Zum Buch:
In ihrem neuen Roman entwirft die französische Autorin Cecile Wajsbrot eine Dystopie in einer nahen Zukunft. Eine einsame Erzählerinnen-Stimme spricht Nacht für Nacht Texte über eine neue Gegenwart ein, in der jede Vergangenheit und jedes Erinnern verboten ist. Ein Setting, das stark an Samuel Becketts Roman Molloy erinnert. Es ist von einer Machtübernahme die Rede, von einem Moment, der sowohl Befreiungsschlag als auch Katastrophe gewesen sein könnte. Die Informationen, die wir über die neue Gesellschaftsordnung und ihre Machthaber erhalten, sind denkbar rar. Erzählungen sind aus der Mode gekommen; sind sie älter als 10 Jahre, steht ihr Besitz sogar unter Strafe. Alle Bücher wurden aus sämtlichen Häusern entfernt. Widerstand gab es wenig, zu verständlich für jeden scheinbar das von der Erzählerin beschriebene Gefühl, sich mit der Entledigung des Vergangenen nun endlich dem Wesentlichen und Zukünftigen zuwenden zu können. Der Eindruck, den wir von der Erzählerin bekommen, changiert vor dem Hintergrund ihrer vagen Angaben. Ist dieses neue Regime, von dem die Rede ist, progressiv oder reaktionär? Oder doch eine im stillen Zimmer selbst ausgeformte Verschwörungstheorie? Der Widerstand, in dem sie sich mit ihren Aufzeichnungen engagiert, bleibt ebenso ungreifbar.

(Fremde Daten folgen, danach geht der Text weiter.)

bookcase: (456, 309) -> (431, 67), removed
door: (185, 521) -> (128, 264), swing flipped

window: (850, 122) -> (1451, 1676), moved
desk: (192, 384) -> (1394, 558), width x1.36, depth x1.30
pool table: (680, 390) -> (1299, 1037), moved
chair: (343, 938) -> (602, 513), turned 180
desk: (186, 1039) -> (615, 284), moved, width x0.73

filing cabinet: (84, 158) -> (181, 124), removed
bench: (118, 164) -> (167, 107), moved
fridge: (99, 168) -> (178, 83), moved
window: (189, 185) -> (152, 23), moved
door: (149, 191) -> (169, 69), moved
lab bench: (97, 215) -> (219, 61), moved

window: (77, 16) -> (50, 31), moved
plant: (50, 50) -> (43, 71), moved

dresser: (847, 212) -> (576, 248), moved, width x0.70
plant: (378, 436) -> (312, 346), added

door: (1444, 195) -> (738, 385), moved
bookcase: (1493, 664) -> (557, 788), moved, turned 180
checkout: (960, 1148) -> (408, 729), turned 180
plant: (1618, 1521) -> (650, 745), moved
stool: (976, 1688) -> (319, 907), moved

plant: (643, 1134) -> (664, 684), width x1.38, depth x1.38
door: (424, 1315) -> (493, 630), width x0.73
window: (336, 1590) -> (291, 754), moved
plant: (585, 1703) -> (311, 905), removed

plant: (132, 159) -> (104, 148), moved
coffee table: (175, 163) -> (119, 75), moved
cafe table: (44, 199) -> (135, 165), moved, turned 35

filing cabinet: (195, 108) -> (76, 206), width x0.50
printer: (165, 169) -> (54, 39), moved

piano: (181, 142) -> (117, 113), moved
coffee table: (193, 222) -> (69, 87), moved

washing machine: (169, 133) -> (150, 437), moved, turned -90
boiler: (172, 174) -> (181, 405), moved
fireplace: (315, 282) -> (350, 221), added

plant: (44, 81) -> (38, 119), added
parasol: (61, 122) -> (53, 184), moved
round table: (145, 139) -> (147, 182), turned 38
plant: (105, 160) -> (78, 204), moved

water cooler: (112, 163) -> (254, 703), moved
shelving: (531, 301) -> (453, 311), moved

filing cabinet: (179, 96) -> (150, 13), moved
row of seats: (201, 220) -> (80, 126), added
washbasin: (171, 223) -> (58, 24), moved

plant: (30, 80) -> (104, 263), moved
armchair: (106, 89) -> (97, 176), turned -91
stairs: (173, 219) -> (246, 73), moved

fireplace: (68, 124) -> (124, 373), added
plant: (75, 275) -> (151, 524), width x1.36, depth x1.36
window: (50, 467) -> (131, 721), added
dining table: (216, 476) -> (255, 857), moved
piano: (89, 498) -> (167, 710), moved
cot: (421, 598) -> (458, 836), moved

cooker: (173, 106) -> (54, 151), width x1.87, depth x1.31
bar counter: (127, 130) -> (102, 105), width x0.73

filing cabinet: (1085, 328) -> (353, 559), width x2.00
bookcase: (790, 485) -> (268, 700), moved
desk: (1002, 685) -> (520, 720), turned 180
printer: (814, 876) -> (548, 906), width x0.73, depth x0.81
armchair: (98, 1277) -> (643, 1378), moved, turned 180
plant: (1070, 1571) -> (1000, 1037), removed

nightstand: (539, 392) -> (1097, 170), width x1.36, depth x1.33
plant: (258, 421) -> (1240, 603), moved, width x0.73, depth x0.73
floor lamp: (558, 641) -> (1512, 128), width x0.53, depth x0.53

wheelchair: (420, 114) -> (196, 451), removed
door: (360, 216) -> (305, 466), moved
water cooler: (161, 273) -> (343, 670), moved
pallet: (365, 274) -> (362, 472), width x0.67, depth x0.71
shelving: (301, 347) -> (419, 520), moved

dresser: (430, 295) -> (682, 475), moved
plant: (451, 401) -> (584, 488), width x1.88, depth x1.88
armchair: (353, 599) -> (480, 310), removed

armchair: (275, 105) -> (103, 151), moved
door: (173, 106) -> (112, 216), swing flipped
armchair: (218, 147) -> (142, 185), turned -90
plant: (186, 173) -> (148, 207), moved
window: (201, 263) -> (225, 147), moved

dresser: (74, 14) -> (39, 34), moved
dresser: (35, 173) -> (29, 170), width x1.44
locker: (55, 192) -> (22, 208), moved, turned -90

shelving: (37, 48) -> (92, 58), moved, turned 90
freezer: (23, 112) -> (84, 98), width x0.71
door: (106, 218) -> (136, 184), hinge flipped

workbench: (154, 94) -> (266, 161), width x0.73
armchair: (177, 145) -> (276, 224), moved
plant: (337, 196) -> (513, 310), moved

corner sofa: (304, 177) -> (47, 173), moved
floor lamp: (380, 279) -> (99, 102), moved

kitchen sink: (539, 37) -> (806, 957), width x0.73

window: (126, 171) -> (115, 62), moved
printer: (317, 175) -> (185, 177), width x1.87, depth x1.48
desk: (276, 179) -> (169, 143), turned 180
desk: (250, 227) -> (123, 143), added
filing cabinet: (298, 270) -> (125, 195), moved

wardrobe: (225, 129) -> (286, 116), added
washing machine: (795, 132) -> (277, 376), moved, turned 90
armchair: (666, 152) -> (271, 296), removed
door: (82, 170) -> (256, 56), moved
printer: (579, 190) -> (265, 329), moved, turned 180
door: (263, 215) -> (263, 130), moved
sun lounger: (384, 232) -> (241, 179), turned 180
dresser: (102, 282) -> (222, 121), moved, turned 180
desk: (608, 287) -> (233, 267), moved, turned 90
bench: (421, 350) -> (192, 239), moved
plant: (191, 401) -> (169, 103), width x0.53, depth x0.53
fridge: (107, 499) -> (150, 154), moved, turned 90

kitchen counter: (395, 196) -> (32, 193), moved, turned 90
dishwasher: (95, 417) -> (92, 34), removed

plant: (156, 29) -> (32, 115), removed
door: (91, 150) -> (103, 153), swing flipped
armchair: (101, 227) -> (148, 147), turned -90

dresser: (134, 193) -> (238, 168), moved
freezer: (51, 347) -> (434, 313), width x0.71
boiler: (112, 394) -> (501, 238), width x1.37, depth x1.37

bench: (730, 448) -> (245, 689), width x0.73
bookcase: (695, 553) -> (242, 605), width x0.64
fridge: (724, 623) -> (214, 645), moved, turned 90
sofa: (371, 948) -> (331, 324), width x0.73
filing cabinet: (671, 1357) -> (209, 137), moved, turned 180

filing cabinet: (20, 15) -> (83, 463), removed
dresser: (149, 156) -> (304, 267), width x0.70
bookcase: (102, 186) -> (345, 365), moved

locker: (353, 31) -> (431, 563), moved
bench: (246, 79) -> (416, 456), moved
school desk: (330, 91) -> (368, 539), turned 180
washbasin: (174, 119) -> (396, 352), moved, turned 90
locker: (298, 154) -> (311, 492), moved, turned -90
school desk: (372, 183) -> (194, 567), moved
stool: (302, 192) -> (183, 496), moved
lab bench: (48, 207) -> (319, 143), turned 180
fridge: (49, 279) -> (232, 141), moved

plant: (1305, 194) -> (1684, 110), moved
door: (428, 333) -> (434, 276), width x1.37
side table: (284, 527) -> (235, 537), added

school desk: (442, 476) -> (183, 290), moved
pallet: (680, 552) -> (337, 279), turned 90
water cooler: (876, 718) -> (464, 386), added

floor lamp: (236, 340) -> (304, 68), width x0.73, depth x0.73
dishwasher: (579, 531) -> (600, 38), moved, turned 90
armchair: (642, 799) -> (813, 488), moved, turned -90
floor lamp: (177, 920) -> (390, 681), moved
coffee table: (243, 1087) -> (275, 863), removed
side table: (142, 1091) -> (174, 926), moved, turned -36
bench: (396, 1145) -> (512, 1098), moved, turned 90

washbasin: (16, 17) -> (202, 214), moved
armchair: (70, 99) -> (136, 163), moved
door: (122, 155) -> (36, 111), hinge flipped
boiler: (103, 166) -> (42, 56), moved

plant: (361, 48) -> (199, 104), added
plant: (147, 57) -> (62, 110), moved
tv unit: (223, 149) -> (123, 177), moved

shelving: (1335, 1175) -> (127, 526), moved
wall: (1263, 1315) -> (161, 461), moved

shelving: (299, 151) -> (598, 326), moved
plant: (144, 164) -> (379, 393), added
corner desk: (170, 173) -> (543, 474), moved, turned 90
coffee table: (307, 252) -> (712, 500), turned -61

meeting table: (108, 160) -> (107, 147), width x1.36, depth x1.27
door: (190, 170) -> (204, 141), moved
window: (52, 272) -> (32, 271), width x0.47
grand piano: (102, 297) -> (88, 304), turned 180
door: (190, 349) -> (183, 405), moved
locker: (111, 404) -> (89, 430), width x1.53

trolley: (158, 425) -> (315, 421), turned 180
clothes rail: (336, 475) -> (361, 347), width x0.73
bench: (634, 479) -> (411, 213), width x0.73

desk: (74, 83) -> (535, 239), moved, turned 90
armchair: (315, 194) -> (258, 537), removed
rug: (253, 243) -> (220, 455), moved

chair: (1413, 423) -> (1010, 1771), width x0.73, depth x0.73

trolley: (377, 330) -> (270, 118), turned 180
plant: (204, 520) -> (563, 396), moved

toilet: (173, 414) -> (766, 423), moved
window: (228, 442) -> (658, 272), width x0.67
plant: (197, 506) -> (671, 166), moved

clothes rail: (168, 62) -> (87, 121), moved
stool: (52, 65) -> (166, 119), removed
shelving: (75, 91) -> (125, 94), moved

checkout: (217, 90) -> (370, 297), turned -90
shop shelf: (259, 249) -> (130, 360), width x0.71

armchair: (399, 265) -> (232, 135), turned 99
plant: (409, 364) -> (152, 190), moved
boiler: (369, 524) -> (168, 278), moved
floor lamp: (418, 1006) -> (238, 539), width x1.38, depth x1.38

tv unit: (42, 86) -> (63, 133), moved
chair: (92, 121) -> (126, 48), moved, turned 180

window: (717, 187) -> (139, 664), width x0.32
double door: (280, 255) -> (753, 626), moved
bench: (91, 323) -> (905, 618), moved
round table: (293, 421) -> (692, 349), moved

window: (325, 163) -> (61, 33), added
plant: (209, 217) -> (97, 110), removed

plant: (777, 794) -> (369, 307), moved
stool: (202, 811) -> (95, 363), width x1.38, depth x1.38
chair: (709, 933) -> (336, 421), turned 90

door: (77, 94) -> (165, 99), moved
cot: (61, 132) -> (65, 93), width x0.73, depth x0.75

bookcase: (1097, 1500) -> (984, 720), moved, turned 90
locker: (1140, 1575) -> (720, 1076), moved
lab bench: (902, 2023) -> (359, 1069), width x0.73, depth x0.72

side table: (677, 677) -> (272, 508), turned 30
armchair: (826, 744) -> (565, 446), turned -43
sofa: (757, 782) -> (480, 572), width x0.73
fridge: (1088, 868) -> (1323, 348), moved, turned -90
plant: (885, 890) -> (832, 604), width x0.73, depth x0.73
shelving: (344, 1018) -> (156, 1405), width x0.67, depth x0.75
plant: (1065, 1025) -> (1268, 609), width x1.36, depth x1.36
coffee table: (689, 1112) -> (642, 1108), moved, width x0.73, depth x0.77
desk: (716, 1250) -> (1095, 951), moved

Das mag als inhaltliche Zusammenfassung eines Romans kaum genügen. Doch das Entscheidende dieses Buches liegt nicht in seiner Handlung, seinem Personal oder seinem sozialen Kontext. Es ist die minutiöse Ausarbeitung eines Gefühls, dass die Leserin mit der Erzählerin teilt: eine Art Hilflosigkeit im Angesicht des Unwissens. Die eigene Haltung und Einschätzung zum Gelesenen verändert sich mit jeder Seite. Darin liegt einer der größten Stärken des Textes. Immer wieder glaubt man entschlüsselt zu haben, um wen es sich bei den Machthabern oder den Widerständlern handeln könnte; bis diese Vermutungen sich wieder zerschlagen.
Die einzigen Inseln innerhalb dieses Erzählstroms sind kurze Rekapitulationen von Biographien oder Werken von Autor*innen, deren Geschichten ebenfalls Zensur und Zerstörung unterworfen waren. Zum Beispiel die Anstrengungen Nadeschda Mandelstams, die die Gedichte ihres Mannes im Exil aus dem Gedächtnis niedergeschrieben hat. Sie bilden kurze Erholungsmomente, für die man unwahrscheinlich dankbar ist.
Wajsbrots faszinierender Text ist eine Studie über Konturlosigkeit, Unwissen und Hoffnung. Aber vor allem ist es die Ausarbeitung der Vorstellung einer radikalen Gegenwart, in welcher es kein Erzählen mehr geben kann. Die genaue Übersetzung durch Anne Weber lässt die Einfühlung spüren, mit der Cécile Wajsbrot ihre Protagonisten betrachtet, das Vertrauen, das diese in ihr unsichtbares Gegenüber setzt, als ebenso notwendig wie fragwürdig erscheinen. Ein großartiges Buch über Ratlosigkeit, Hoffnung, Skepsis und Erinnerung. Kurz: ein Buch, dass uns die Gefahren und Möglichkeiten des (unzuverlässigen) Erzählens vorführt.